O cliente encomenda uma cómoda. Se o profissional é capaz e experiente, despacha a obra rapidamente. Caso seja mais novato, demasiado cansado ou um pouco desajeitado, demora muito tempo. E o preço da cómoda? Deve variar? Claro que não. O que interessa é o valor que ela representa para o cliente. Se o marceneiro levou muito ou pouco tempo a executá-la, isso é lá problema dele.




DEFEITOS

Voltemos então ao trabalho de um causídico. Para isso, falemos de algo que sucede por vezes.

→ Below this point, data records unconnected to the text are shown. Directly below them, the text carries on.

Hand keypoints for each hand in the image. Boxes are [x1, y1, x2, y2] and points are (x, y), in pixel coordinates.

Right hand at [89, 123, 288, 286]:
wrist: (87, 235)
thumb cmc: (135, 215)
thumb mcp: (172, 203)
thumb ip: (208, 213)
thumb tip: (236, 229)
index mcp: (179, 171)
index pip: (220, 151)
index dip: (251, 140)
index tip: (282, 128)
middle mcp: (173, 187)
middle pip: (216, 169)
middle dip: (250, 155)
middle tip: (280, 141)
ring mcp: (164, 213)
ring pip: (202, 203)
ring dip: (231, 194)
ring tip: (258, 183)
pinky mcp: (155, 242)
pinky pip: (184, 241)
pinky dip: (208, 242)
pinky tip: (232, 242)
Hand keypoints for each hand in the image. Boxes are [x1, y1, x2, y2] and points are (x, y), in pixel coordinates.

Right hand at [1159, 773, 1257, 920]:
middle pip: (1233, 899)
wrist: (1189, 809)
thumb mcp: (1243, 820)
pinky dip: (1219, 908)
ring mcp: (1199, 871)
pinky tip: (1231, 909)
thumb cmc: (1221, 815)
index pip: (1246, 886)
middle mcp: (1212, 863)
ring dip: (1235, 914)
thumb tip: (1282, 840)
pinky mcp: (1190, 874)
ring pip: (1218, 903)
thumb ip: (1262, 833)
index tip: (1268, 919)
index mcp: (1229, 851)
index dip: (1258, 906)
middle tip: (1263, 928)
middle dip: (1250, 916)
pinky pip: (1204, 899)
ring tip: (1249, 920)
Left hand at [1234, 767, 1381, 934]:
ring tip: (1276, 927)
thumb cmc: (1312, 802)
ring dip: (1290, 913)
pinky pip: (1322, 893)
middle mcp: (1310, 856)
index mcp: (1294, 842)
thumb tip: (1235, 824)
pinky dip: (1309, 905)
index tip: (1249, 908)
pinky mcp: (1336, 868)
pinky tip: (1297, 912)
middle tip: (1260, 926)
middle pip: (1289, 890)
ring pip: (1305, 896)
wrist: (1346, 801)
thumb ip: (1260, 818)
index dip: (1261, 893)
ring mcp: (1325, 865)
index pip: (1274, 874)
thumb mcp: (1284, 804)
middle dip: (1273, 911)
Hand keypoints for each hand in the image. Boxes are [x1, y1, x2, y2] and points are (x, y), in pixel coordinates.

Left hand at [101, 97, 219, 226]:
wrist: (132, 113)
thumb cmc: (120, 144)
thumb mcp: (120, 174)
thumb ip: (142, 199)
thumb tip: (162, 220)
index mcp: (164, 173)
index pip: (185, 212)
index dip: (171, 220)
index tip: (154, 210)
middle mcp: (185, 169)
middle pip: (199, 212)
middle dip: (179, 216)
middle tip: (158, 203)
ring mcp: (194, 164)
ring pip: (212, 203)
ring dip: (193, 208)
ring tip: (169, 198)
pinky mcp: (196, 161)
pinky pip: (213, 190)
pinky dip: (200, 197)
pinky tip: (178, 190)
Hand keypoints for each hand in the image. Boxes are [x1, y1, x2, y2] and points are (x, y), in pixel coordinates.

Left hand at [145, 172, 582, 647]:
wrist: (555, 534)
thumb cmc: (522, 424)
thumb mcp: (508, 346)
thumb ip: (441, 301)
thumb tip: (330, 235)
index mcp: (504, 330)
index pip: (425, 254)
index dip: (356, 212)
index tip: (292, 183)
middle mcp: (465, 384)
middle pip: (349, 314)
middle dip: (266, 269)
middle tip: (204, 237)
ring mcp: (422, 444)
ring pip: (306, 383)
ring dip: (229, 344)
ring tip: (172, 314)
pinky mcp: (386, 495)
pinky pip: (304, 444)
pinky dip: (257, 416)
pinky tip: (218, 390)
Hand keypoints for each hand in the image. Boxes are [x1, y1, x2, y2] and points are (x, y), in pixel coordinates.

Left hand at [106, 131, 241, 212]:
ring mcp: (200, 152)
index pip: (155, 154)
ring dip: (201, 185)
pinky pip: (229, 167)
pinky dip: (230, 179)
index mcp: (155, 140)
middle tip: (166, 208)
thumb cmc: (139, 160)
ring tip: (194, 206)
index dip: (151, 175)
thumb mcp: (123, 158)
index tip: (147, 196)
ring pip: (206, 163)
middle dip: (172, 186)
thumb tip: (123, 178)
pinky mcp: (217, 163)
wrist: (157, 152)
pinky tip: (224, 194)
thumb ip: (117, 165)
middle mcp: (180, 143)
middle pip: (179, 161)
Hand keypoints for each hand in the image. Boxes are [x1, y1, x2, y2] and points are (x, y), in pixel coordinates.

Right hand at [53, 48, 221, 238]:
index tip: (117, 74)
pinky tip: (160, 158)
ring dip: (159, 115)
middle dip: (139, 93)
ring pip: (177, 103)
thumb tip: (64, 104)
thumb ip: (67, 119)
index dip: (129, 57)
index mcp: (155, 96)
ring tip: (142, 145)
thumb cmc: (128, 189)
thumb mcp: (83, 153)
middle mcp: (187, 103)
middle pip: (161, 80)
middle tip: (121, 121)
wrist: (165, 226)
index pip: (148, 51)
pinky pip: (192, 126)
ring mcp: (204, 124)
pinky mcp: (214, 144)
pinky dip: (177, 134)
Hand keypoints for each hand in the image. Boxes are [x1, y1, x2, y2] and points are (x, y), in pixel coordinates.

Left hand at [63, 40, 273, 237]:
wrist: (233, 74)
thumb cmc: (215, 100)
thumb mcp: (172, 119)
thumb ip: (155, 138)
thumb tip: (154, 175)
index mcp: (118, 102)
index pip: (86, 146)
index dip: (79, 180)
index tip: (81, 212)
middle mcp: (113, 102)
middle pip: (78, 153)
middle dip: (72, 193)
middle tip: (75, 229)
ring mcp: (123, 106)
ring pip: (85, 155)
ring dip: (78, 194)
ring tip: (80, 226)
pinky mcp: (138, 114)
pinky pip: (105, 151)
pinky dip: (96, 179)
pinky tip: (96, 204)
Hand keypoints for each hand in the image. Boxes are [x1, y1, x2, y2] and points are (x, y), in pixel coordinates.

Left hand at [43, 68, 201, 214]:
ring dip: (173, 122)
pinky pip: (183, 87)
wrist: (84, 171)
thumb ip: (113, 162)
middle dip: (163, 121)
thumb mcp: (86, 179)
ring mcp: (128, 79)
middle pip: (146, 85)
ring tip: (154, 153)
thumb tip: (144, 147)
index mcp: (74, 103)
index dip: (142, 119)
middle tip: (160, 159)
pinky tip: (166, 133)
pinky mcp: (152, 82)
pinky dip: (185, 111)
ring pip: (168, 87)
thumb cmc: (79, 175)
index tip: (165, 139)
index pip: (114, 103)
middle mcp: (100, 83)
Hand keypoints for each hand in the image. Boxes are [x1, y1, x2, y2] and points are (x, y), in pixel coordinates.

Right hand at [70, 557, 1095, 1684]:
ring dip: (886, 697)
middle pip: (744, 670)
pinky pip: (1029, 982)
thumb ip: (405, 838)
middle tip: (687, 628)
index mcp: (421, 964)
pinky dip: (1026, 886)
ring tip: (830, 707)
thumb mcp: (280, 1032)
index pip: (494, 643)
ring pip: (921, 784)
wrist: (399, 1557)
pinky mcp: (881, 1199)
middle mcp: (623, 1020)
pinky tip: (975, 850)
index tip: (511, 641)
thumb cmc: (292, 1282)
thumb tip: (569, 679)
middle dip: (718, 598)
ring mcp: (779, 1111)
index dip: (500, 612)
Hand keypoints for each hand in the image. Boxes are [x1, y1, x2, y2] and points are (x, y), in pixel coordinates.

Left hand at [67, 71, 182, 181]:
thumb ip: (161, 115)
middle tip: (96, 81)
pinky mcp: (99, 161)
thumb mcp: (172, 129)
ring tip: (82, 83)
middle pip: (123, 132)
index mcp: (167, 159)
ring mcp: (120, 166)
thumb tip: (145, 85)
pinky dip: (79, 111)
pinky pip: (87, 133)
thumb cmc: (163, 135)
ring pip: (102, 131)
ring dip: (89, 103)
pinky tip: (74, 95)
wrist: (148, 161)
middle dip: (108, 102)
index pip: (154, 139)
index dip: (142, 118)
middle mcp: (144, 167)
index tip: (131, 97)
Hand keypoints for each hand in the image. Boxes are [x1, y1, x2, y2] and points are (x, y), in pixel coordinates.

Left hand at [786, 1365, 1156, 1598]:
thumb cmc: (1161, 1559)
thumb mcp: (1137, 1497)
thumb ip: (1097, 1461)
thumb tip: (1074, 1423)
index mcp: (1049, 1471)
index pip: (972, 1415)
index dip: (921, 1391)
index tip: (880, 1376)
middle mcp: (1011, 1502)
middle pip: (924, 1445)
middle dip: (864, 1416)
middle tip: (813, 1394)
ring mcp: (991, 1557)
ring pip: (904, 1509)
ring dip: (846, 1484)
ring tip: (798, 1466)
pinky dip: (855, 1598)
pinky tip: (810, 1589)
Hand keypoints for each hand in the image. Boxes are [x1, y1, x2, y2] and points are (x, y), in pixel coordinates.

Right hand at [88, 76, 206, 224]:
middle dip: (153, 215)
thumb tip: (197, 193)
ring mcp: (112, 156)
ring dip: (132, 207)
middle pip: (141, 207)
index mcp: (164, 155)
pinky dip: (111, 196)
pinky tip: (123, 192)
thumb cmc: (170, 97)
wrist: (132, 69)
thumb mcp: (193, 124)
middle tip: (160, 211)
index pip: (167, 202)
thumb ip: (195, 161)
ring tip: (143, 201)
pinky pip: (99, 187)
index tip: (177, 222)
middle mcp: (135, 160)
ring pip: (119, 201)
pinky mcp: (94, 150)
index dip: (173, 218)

Um casal compra um apartamento a um construtor civil. Ao cabo de um ano, sentam-se os dois à mesa e começam a fazer uma lista dos defeitos que a casa tem. São três ou quatro rachas na parede. Há uma infiltração ou repasse. A lareira não fuma como deve ser. O vídeo porteiro deixou de funcionar. O tecto falso do hall empenou e deu de si. Há uma torneira que nunca trabalhou em condições. E por aí fora. O vendedor não assume a responsabilidade.
A vizinha do lado - professora solteirona - faz uma idêntica lista.
O casal contrata um jovem advogado. Ele estagiou num escritório onde se lidava muito com contratos de empreitada. Tem bons conhecimentos. Adquiriu uma rica experiência. Entretanto, mantém-se actualizado e está a par da nova legislação e dos livros mais recentes.
A tal professora recorre a um colega menos conhecedor da matéria. Raramente, tem lidado com casos do género. A sua longa carreira tem-se virado mais para os acidentes de viação. Mas é pessoa séria e empenhada. Aceita o caso, até porque a senhora já fora sua cliente anteriormente. Vai estudar a matéria a fundo. Se surgir alguma dúvida, irá debatê-la com colegas.
Ambos servirão bem os seus clientes. Haverá um elevado grau de satisfação.
Mas qual dos dois juristas vai gastar mais tempo? Obviamente, o segundo.
Agora porque carga de água deveria a professora suportar esse encargo extra? O advogado enriqueceu-se do ponto de vista profissional. Não significa que deva enriquecer à custa da cliente.
A lei diz que o advogado deve fixar os seus honorários de acordo com o tempo despendido. Para além de considerar outros factores.
Na realidade, penso que o número de horas gastas naquele caso concreto não interessa. Os advogados não devem trabalhar ao cronómetro, como se vê nos filmes.
Deve então ignorar-se a lei? Isso nunca. Os advogados devem considerar o tempo que geralmente se gasta em média a tratar de um caso daquele género. Independentemente do que efectivamente foi despendido.